• _Prompt a_
Convert the rows below, everything from the start of the rows down to the line containing "To illustrate, let’s", into a JSON list of strings with one string per line. Skip blank lines and leave the pictures out.

------ Given text

# Help! OBD P0341 cam sensor reporting INTERMITTANT ERROR



## Gary_98Cabrio (Sep 4, 2009)

I went through the current and archived forums and I don't see a discussion on the 1998 Cabrio 2L or equivalnet on INTERMITTANT OBD error code reading.
I have had the car 6 weeks. Two weeks ago the check engine-OBD light came on. The fairly close O'Reilly's store was nice enough to let me use an OBD reader...FREE! ( the dealer 50 miles away wanted $37 to just read my OBD). 
It read ( I lost my note! ) "....( P0341 cam sensor postion error...lean burn. BAnk one - ok.. Bank two-not supported).." 
So.. I erased the OBD and started the engine.. got no warning light. Goody!... maybe. Ten? days later the light comes on again. This time I sprayed the connector male and female side with CRC 2-26 and plugged it in - out a dozen times...started the engine... no warning light. The car is on jacks now awaiting new brake pads and slider pins. If the light comes on a third time at a near-in date... should I change the sensor...or...at 127,000 miles should I suspect I need a new...expensive to me... timing belt? Maybe I answered my question.. since the sensor is relatively inexpensive I should go trial and error and change the sensor...yes... no? Comments?

------------
------ Source material

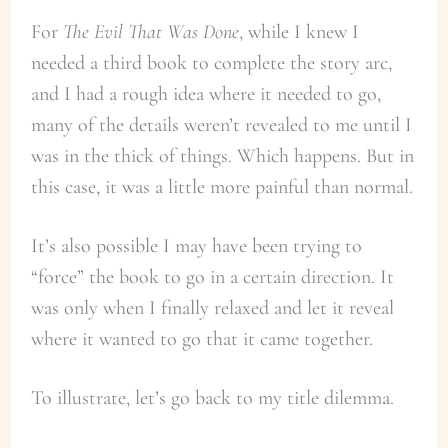
For
The Evil That Was Done
, while I knew I
needed a third book to complete the story arc,
and I had a rough idea where it needed to go,
many of the details weren’t revealed to me until I
was in the thick of things. Which happens. But in
this case, it was a little more painful than normal.
It’s also possible I may have been trying to
“force” the book to go in a certain direction. It
was only when I finally relaxed and let it reveal
where it wanted to go that it came together.
To illustrate, let’s go back to my title dilemma.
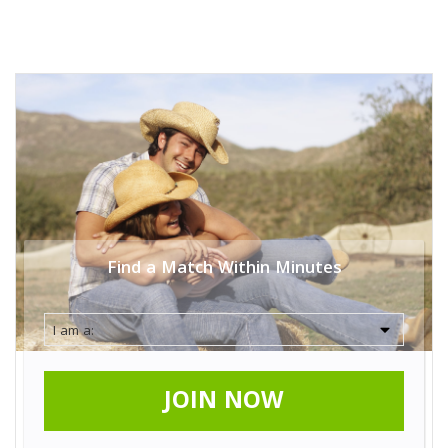
Find a Match Within Minutes
JOIN NOW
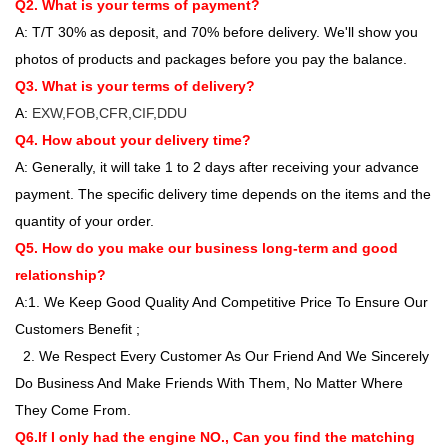
Q2. What is your terms of payment?
A: T/T 30% as deposit, and 70% before delivery. We'll show you
photos of products and packages before you pay the balance.
Q3. What is your terms of delivery?
A:
EXW,FOB,CFR,CIF,DDU
Q4. How about your delivery time?
A: Generally, it will take 1 to 2 days after receiving your advance
payment. The specific delivery time depends on the items and the
quantity of your order.
Q5. How do you make our business long-term and good
relationship?
A:1. We Keep Good Quality And Competitive Price To Ensure Our
Customers Benefit ;
2. We Respect Every Customer As Our Friend And We Sincerely
Do Business And Make Friends With Them, No Matter Where
They Come From.
Q6.If I only had the engine NO., Can you find the matching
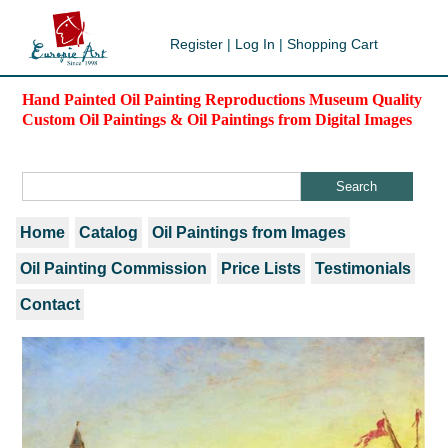
Register
|
Log In
|
Shopping Cart
Hand Painted Oil Painting Reproductions Museum Quality
Custom Oil Paintings & Oil Paintings from Digital Images
Home
Catalog
Oil Paintings from Images
Oil Painting Commission
Price Lists
Testimonials
Contact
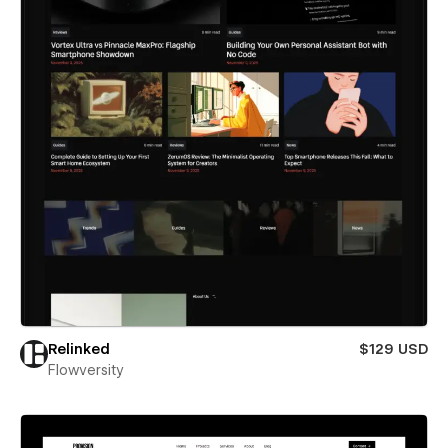
Relinked
$129 USD
Flowversity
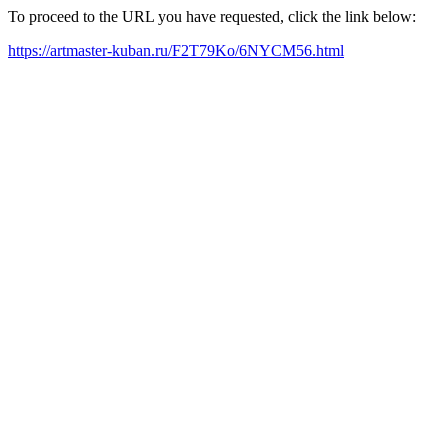
To proceed to the URL you have requested, click the link below:
https://artmaster-kuban.ru/F2T79Ko/6NYCM56.html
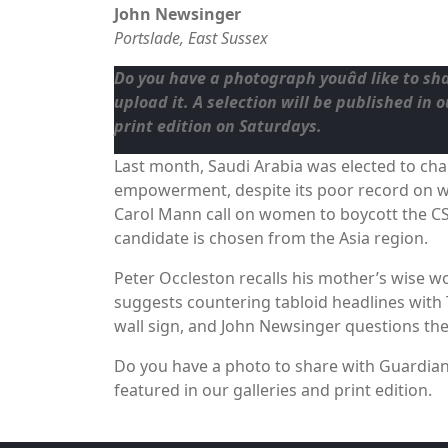
John Newsinger
Portslade, East Sussex
Do you have a photograph youâd like to sh
upload it
. A selection will be published in 
print edition on Saturdays.
Last month, Saudi Arabia was elected to ch
empowerment, despite its poor record on w
Carol Mann call on women to boycott the C
candidate is chosen from the Asia region.
Peter Occleston recalls his mother’s wise w
suggests countering tabloid headlines wit
wall sign, and John Newsinger questions the 
Do you have a photo to share with Guardian 
featured in our galleries and print edition.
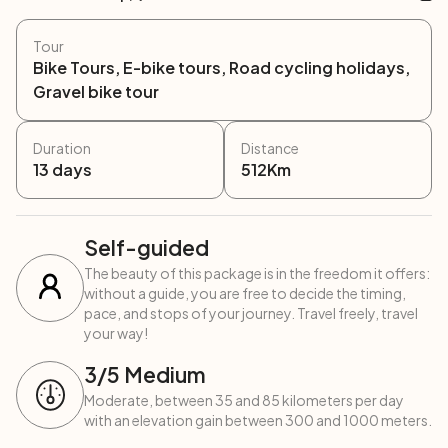
Tour
Bike Tours, E-bike tours, Road cycling holidays,
Gravel bike tour
Duration
Distance
13
days
512
Km
Self-guided
The beauty of this package is in the freedom it offers:
without a guide, you are free to decide the timing,
pace, and stops of your journey. Travel freely, travel
your way!
3
/5
Medium
Moderate, between 35 and 85 kilometers per day
with an elevation gain between 300 and 1000 meters.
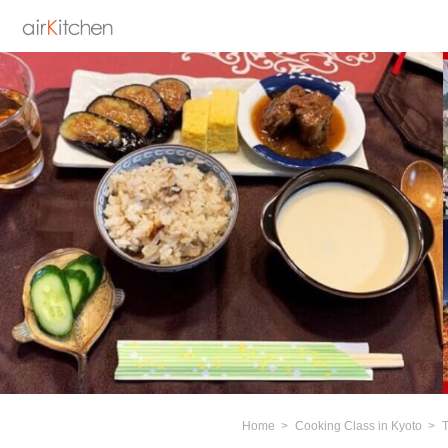
Home
Cooking Class in Kyoto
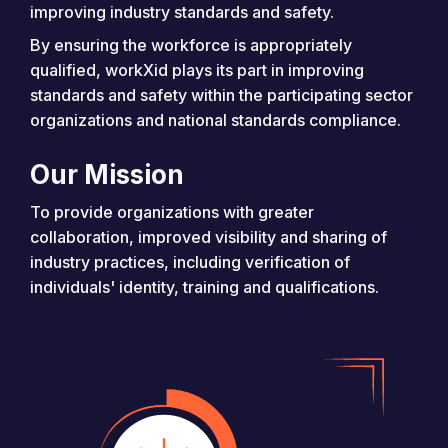
improving industry standards and safety.
By ensuring the workforce is appropriately
qualified, workXid plays its part in improving
standards and safety within the participating sector
organizations and national standards compliance.
Our Mission
To provide organizations with greater
collaboration, improved visibility and sharing of
industry practices, including verification of
individuals' identity, training and qualifications.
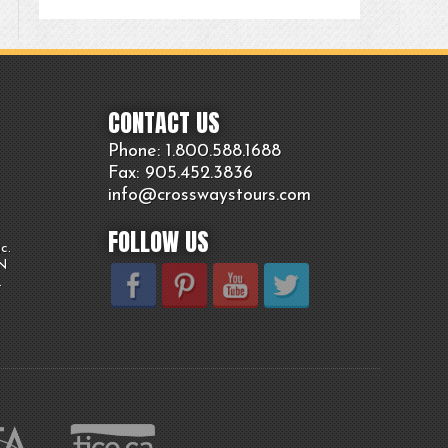
CONTACT US
Phone: 1.800.
588
.1688
Fax: 905.
452.
3836
info@crosswaystours.
com
FOLLOW US
c.
ON
.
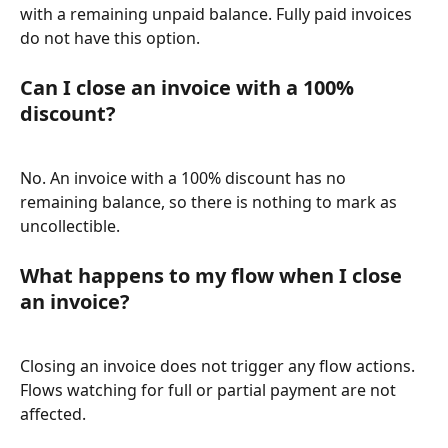
with a remaining unpaid balance. Fully paid invoices 
do not have this option.
Can I close an invoice with a 100% 
discount?
No. An invoice with a 100% discount has no 
remaining balance, so there is nothing to mark as 
uncollectible.
What happens to my flow when I close 
an invoice?
Closing an invoice does not trigger any flow actions. 
Flows watching for full or partial payment are not 
affected.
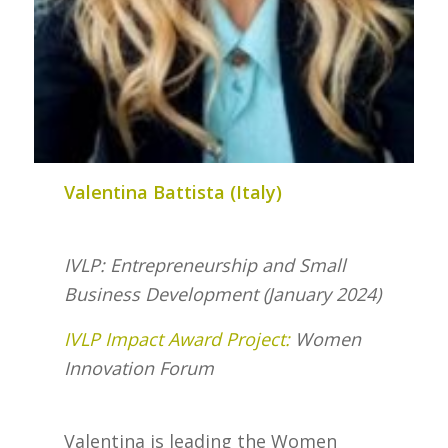
Valentina Battista (Italy)
IVLP: Entrepreneurship and Small
Business Development (January 2024)
IVLP Impact Award Project:
Women
Innovation Forum
Valentina is leading the Women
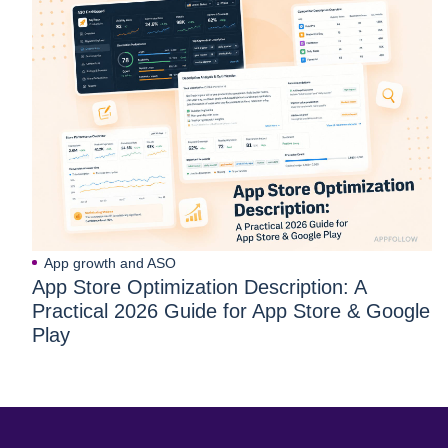
App growth and ASO
App Store Optimization Description: A
Practical 2026 Guide for App Store & Google
Play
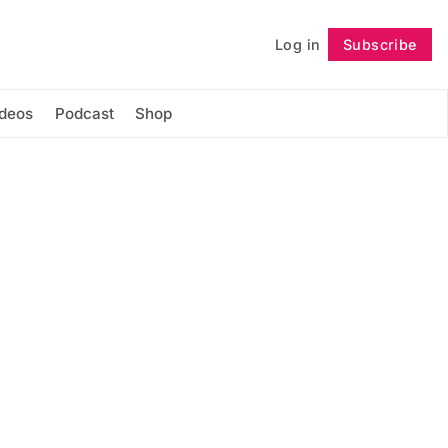
Log in
Subscribe
Follow
ideos
Podcast
Shop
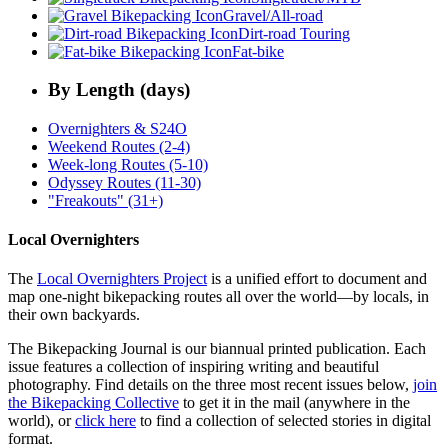
Gravel/All-road
Dirt-road Touring
Fat-bike
By Length (days)
Overnighters & S24O
Weekend Routes (2-4)
Week-long Routes (5-10)
Odyssey Routes (11-30)
"Freakouts" (31+)
Local Overnighters
The
Local Overnighters Project
is a unified effort to document and
map one-night bikepacking routes all over the world—by locals, in
their own backyards.
The Bikepacking Journal is our biannual printed publication. Each
issue features a collection of inspiring writing and beautiful
photography. Find details on the three most recent issues below,
join
the Bikepacking Collective
to get it in the mail (anywhere in the
world), or
click here
to find a collection of selected stories in digital
format.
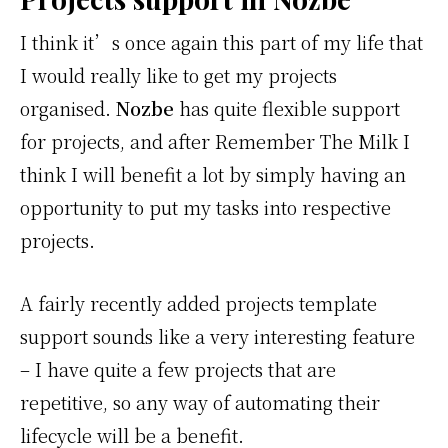
I think it’s once again this part of my life that
I would really like to get my projects
organised.
Nozbe
has quite flexible support
for projects, and after Remember The Milk I
think I will benefit a lot by simply having an
opportunity to put my tasks into respective
projects.
A fairly recently added projects template
support sounds like a very interesting feature
– I have quite a few projects that are
repetitive, so any way of automating their
lifecycle will be a benefit.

------------

• _Prompt b_
From the cam sensor thread above, output everything from "# Help! OBD" down to "read my OBD)." word for word.

• _Response area a_
[
  "For",
  "The Evil That Was Done",
  ", while I knew I",
  "needed a third book to complete the story arc,",
  "and I had a rough idea where it needed to go,",
  "many of the details weren’t revealed to me until I",
  "was in the thick of things. Which happens. But in",
  "this case, it was a little more painful than normal.",
  "It’s also possible I may have been trying to",
  "“force” the book to go in a certain direction. It",
  "was only when I finally relaxed and let it reveal",
  "where it wanted to go that it came together.",
  "To illustrate, let’s go back to my title dilemma."
]

• _Response area b_
# Help! OBD P0341 cam sensor reporting INTERMITTANT ERROR



## Gary_98Cabrio (Sep 4, 2009)

I went through the current and archived forums and I don't see a discussion on the 1998 Cabrio 2L or equivalnet on INTERMITTANT OBD error code reading.
I have had the car 6 weeks. Two weeks ago the check engine-OBD light came on. The fairly close O'Reilly's store was nice enough to let me use an OBD reader...FREE! ( the dealer 50 miles away wanted $37 to just read my OBD).